In other words, when projects don’t work out, it’s the fault of local jurisdictions, not the federal overseers.

In the next installment, Cenziper does a deep dive on $3.5 million that HUD loaned to East of the River Community Development Corporation to rehab three apartment buildings. Enthusiastically backed by the Fenty administration, the non-profit bought them at absurdly inflated prices from speculators with criminal backgrounds, and then went bankrupt in 2009 when they couldn’t secure enough private financing to finish the renovations. The CDC blames the economy for killing the deal, the District blames the non-profit for trusting an inflated appraisal, and HUD blames the District for picking an inadequate developer (and then allowing East of the River to pay off its debt with the HUD loan, which is a big no-no). Ultimately, big-time developer William C. Smith stepped in to finish the job.

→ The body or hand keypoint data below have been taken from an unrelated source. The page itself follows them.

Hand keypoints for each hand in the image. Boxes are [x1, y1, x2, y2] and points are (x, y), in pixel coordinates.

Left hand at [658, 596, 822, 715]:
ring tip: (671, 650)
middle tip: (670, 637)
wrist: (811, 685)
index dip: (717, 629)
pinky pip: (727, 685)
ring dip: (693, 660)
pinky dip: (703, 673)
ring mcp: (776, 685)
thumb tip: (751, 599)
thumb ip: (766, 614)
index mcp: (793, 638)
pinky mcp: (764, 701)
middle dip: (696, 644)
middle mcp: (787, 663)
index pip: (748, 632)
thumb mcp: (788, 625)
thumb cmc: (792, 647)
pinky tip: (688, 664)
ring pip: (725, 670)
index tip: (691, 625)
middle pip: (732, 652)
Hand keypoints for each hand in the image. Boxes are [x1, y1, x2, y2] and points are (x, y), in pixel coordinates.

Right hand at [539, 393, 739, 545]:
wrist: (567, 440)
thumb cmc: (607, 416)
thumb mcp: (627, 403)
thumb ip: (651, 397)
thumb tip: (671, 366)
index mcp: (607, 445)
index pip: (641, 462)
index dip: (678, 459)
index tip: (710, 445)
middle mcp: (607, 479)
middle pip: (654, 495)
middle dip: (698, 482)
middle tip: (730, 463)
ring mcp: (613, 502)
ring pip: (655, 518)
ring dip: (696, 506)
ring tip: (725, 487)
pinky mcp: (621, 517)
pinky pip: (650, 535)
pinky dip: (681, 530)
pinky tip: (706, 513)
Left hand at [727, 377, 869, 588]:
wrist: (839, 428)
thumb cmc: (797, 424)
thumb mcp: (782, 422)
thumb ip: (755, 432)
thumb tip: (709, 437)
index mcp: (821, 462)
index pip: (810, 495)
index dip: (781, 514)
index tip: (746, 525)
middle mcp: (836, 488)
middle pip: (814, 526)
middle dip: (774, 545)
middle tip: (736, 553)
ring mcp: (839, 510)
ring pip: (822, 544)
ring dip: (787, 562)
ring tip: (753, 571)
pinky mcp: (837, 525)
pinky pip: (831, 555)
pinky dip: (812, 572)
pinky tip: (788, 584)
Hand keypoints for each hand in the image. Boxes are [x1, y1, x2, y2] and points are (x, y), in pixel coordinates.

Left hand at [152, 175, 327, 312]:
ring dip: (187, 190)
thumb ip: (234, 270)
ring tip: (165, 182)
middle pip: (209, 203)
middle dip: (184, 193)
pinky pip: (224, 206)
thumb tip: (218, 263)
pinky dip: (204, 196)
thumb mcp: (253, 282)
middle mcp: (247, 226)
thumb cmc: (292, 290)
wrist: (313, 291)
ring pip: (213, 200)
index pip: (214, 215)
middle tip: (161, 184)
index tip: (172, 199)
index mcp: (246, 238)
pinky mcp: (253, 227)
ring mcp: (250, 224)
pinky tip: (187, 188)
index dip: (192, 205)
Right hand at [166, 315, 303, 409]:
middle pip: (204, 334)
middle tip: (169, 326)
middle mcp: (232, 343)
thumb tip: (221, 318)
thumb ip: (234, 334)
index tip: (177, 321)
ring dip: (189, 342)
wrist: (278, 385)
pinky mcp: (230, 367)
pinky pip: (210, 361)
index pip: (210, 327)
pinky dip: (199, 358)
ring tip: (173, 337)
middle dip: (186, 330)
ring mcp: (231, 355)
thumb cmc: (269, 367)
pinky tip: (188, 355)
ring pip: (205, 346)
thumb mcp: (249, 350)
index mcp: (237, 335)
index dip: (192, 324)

It’s a similar phenomenon to the one that I’ve discovered looking at the District’s Home Again program, which disposed vacant properties to developers who cherry picked the best ones and let the rest languish, and the troubled renovation of Mayfair Mansions, which was too much for Marshall Heights Community Development Organization. Obviously, it’s a case for going only with the most reputable developers with the greatest capacity and the longest track records—-not the politically connected community organizations that the District just wants to help stay alive. Because at the end of the day, wasted money is everybody’s fault.